**REQUIRED ACTIONS**
1. In the passage on western painters, what did the Post Office Department commission Robert Lougheed to design in 1970?
2. Extend the passage on western painters, picking up after its last sentence.

==== PASSAGE SHOWN ====

In 1906, at the age of forty, after ten years in the United States as an illustrator for leading magazines, he headed for the Southwest for the study of Indians, cowboys and animals. Under the inspiration of repeated trips to Arizona, New Mexico, as well as the Dakotas, Wyoming and other northern Rocky Mountain states, he produced many pictures owned by important collectors all over the United States and in foreign countries, including the Duke of Windsor and the late King Albert of the Belgians.

Mr. Leigh accompanied Carl Akeley to Africa in 1926 and the Carlisle-Clark expedition to Africa in 1928, each time as artist for the collection of material for the Akeley African hall in the American Museum of Natural History in New York. From 1932 to 1935 he had charge of the painting of the background in the African Hall at the time of its construction. Some of his best known work is immortalized in this hall.

With other books and articles, Leigh is the author of THE WESTERN PONY, and FRONTIERS OF ENCHANTMENT.

Among his honors are: 1950-1951, Scroll Award, New York city Federation of Women’s Clubs, 1951, Citation, Kappa Pi National Art Fraternity, 1953, Benjamin West Clinedinst Memorial Medal for outstanding achievement in fine arts, 1954, first recipient of the newly created Alumni Honor Medal of Maryland Institute, Baltimore, as most outstanding graduate, 1954, Conservation Award of the National Life Conservation Society, as distinguished wildlife artist, and 1955, elected Academician, National Academy of Design.

The Leigh studio and related ephemera is installed at the Thomas Gilcrease Museum in Tulsa, Oklahoma where over 500 paintings and 300 drawings are held. Other collections include: Woolaroc Museum in Oklahoma; Newark Museum; Heckscher Foundation; Department of External Affairs, Iveagh House, Dublin, Ireland; Huntington Museum, New York; the IBM Collection, and the Buffalo Bill Historical Center, Cody, Wyoming.

Robert Lougheed, who came to be known as “the painter’s painter,” was born and raised on a farm in Ontario, Canada. At nineteen he was a mail order and newspaper illustrator for the Toronto Star, studying at night at the Ontario College of Art and then the Ecole des Beaux-Arts in Montreal. At twenty-five he came to New York as the pupil of Frank Vincent DuMond and Dean Cornwell at the famed Art Students League. He continued working as an illustrator and his work appeared in magazines such as National Geographic, Sports Afield and Reader’s Digest for over thirty years.

He traveled widely throughout the West, particularly the old Bell Ranch country of New Mexico. In 1970 he was commissioned by the Post Office Department to design the six-cent buffalo stamp for the Wildlife Conservation Series. Books he illustrated are Mustang, with the paintings in the Cowboy Hall of Fame, and San Domingo. He was a multiple award winner at both the National Academy of Western Art and the Cowboy Artists of America.

Robert Lougheed was a quiet, forceful man, dedicated to painting. Relative to outdoor painting he said that “the best information is always in front of you” and he lived by this. Years of observation had taught him to work quickly and from nature whenever possible. His enthusiasm was boundless when natural phenomena were under discussion; a favorite comment was “Isn’t it wonderful?” Because of his early years on the farm and years of study devoted to animals and landscape, his knowledge was encyclopedic. This strong background coupled with a fine color sense continued to make him one of the most forceful painters of our time, a true artist’s artist. In his ability to select, he saw the best and the most telling of whatever was before him. When his rapid brush struck in sunlight on an adobe wall, it was better than the wall itself.

==== EXERCISE DATA ====

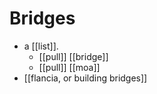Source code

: # Bridges

- a [[list]].
  - [[pull]] [[bridge]]
  - [[pull]] [[moa]]
- [[flancia, or building bridges]]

====

**ANSWERS FOR THE EXERCISE**
1. The six-cent buffalo stamp for the Wildlife Conservation Series.

2.
Robert Lougheed’s interest in art went far beyond his own easel. He was one of the prime movers in the founding of the National Academy of Art at the National Cowboy Hall of Fame, and continued to serve as an advisor for many years. He also gave generously of his time as a teacher to many young painters who came to him. As a beneficiary of the legacy of Frank Vincent DuMond, Harold Von Schmidt, Sir Alfred Munning, Frederic Remington and a legion of others, Robert Lougheed felt obliged to help preserve their artistic traditions. He championed realism at a time when the mainstream of American art had lapsed increasingly into abstraction.

Moran immigrated to America from England with his family as a child. Though he received no formal art training, he was an apprentice to a wood engraver in Philadelphia during his teens. From his experience, he learned the skillful manipulation of texture and value (light and dark), evident in his works.

Moran became a western artist after working as an illustrator for magazines including Harper’s and Scribner’s. At the age of thirty-four, he was invited to accompany Ferdinand V. Hayden’s 1871 Geological Survey Expedition to “the Yellow Stone Territory.” Also traveling with the Hayden Expedition was pioneer photographer William Henry Jackson, with whom Moran forged a lifelong friendship and collaborated on many artistic projects. Moran’s paintings of Yellowstone’s geysers, hot springs canyons, and cliffs, combined with Jackson’s remarkable photos, played a major role in convincing Congress to make the region a national park in 1872.

After the Yellowstone trip, Moran’s career as an expedition artist and painter blossomed. He continued to travel with subsequent Hayden surveys, and painted Yellowstone, Yosemite, and the Grand Canyon as well as other wilderness regions for the next forty years.

In all his works Moran strived to recreate nature colorfully, vibrantly, and idealistically, while at the same time evoking the viewer’s strong emotional response. He used many media to achieve his artistic goals and created thousands of oil paintings, watercolors, drawings, and chromolithographs during his long life.

Edgar Samuel Paxson was born in East Hamburgh, New York in 1852. After school he assisted his father in his business as a sign painter and decorator. Paxson was always fascinated by the frontier life and had a great longing to see the West, so in 1877 he pulled up his roots and moved to the Montana Territory. There he became employed on ranches, learning the tricks of surviving the range’s variable weather and occasional Indian conflicts. Through his rustic journey West, his ranch work, and his experiences as a scout in the Nez Perce war of 1877-1878, Paxson truly lived the “Wild West” that has been portrayed in literature, movies, and television throughout the last century. His experiences became the inspiration and the subjects for his work, from small sketches in his journal to monumental murals.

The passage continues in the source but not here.